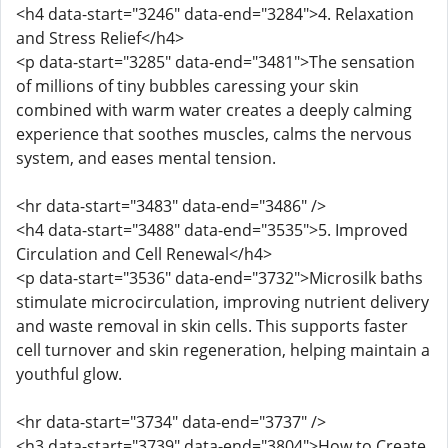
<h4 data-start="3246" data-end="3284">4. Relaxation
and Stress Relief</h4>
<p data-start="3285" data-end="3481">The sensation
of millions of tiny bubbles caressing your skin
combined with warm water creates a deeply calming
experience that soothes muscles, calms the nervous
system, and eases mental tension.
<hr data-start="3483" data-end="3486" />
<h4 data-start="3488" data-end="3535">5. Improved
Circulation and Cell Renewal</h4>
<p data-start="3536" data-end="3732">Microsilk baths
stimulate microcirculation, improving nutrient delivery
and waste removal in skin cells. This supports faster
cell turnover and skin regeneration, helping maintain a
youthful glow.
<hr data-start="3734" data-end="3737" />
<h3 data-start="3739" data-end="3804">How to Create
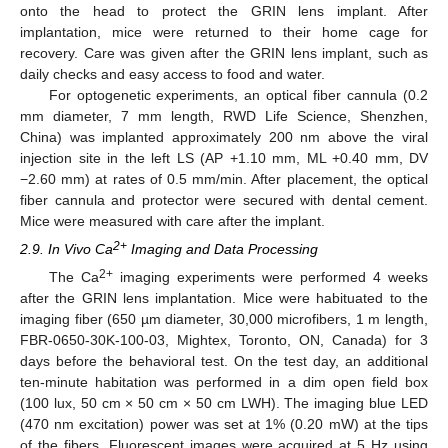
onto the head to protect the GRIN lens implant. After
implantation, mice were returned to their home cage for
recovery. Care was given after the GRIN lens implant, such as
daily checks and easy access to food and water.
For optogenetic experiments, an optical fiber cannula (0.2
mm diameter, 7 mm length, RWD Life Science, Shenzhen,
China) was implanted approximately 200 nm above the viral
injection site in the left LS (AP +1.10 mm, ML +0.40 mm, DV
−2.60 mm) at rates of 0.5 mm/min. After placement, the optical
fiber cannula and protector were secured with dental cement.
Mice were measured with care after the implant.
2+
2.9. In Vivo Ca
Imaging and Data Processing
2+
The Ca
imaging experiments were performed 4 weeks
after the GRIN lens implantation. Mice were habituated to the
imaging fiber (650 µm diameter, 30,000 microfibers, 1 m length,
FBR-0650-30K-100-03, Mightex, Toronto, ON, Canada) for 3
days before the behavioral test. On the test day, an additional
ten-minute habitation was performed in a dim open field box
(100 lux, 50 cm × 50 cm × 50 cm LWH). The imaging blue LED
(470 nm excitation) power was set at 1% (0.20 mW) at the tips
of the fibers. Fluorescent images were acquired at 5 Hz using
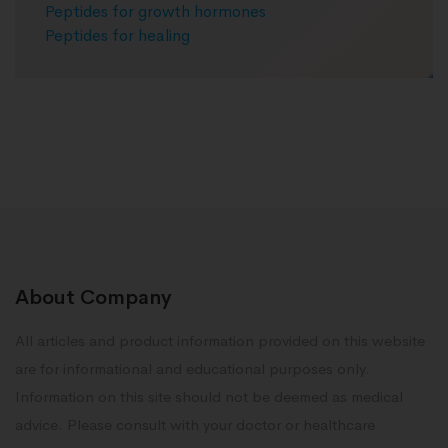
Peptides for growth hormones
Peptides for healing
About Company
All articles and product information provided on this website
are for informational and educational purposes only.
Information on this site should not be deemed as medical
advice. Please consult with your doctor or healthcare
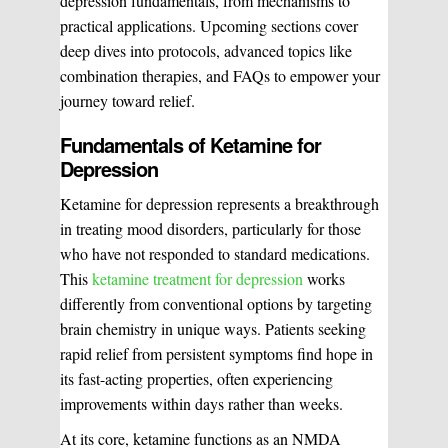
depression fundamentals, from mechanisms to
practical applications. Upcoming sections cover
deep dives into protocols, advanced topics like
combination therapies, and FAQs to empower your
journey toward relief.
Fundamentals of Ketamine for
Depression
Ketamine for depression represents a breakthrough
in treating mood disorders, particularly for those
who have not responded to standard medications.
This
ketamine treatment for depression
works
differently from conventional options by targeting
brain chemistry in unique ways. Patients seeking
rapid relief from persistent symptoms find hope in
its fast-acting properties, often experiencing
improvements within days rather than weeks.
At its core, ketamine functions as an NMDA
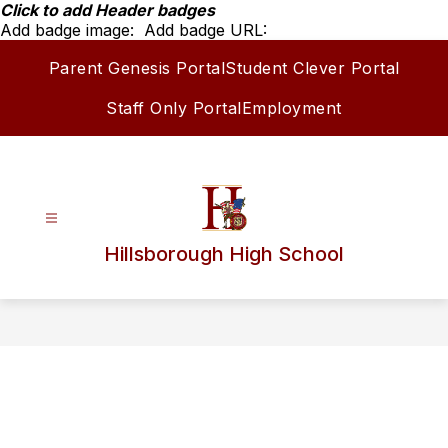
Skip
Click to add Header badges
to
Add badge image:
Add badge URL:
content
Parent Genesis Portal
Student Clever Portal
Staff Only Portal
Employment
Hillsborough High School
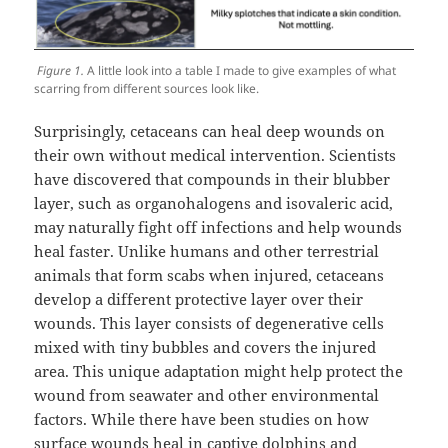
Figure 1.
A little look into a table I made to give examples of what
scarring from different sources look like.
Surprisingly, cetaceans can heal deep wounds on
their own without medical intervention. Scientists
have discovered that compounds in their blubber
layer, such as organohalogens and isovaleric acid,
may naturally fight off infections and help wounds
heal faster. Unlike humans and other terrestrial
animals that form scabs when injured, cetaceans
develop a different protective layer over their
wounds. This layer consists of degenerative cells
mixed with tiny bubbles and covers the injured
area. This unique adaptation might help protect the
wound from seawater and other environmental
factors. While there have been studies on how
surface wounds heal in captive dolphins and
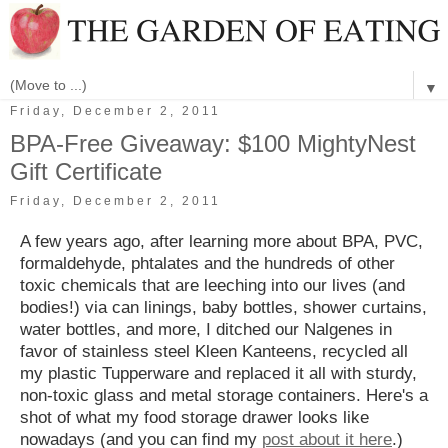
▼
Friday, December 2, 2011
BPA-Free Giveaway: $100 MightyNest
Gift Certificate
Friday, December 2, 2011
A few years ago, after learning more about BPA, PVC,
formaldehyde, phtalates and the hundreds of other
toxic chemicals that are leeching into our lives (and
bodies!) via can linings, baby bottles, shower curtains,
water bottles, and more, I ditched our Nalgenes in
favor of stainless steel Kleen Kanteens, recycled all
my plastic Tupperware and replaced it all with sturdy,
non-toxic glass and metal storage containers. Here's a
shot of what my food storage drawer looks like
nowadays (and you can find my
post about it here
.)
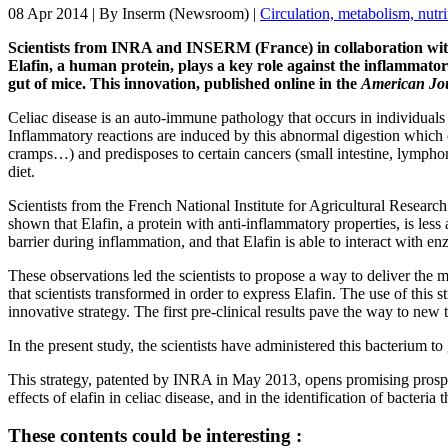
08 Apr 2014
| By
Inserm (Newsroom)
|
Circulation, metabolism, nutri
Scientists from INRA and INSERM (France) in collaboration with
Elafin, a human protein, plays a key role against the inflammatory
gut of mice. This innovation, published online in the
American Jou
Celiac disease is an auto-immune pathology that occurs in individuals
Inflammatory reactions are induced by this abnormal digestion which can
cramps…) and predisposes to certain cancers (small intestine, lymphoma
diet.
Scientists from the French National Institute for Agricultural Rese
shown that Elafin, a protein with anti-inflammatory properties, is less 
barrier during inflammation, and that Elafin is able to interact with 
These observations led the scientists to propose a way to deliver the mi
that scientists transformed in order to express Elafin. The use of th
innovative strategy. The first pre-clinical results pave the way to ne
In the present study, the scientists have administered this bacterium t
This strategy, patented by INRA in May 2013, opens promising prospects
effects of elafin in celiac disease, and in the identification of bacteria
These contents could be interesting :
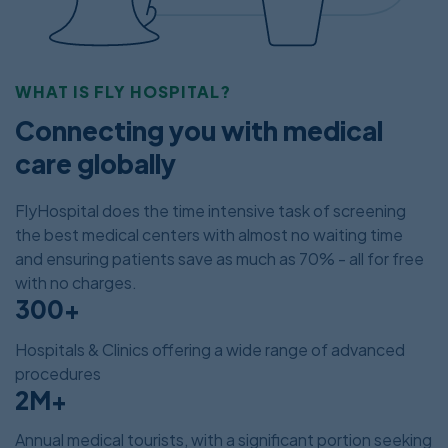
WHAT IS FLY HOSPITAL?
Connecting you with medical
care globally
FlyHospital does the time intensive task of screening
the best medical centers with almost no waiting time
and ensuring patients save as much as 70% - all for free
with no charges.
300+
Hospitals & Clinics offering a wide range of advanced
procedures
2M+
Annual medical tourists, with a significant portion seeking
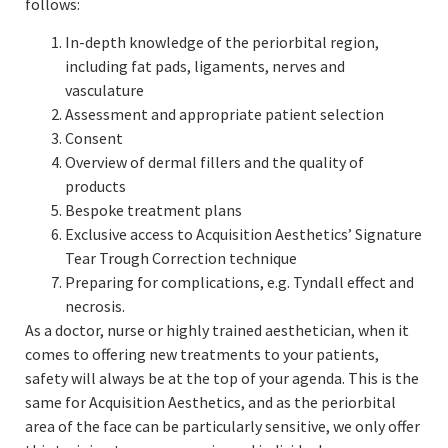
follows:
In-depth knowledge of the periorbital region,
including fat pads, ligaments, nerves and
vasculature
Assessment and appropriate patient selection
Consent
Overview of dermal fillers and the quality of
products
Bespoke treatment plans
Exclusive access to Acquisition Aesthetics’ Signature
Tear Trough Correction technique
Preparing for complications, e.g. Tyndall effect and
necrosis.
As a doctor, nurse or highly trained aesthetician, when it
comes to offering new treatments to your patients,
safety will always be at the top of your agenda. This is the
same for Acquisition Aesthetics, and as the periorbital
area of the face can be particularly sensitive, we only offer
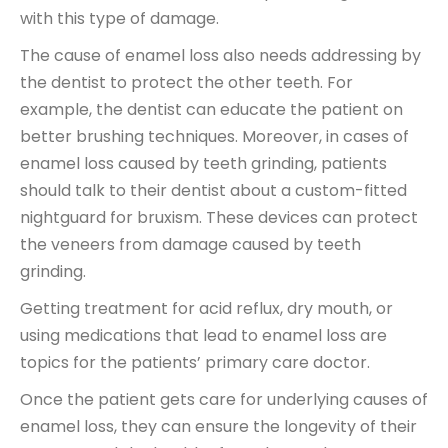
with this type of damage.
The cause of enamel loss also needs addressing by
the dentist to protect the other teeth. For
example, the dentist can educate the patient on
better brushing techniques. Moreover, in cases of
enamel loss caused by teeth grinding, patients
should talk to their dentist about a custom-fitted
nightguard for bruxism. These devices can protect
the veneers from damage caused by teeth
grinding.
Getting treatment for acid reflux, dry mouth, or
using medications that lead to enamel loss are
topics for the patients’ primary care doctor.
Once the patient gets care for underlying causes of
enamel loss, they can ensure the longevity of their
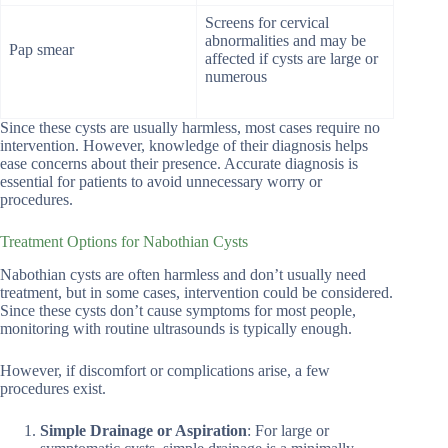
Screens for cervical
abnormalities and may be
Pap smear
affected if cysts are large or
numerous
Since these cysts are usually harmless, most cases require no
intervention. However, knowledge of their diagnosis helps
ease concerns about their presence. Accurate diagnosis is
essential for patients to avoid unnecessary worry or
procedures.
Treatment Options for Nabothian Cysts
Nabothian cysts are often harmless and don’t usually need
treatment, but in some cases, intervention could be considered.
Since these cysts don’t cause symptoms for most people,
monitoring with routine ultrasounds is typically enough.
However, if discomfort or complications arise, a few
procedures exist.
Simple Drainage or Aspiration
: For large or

=====

**PROBLEM REQUIREMENTS:**
Your answer should be the lines above, from the line containing "should talk to" up to and including the line containing "enamel loss, they", reproduced exactly and with nothing else.

**SOLUTION:**
should talk to their dentist about a custom-fitted
nightguard for bruxism. These devices can protect
the veneers from damage caused by teeth
grinding.
Getting treatment for acid reflux, dry mouth, or
using medications that lead to enamel loss are
topics for the patients’ primary care doctor.
Once the patient gets care for underlying causes of
enamel loss, they can ensure the longevity of their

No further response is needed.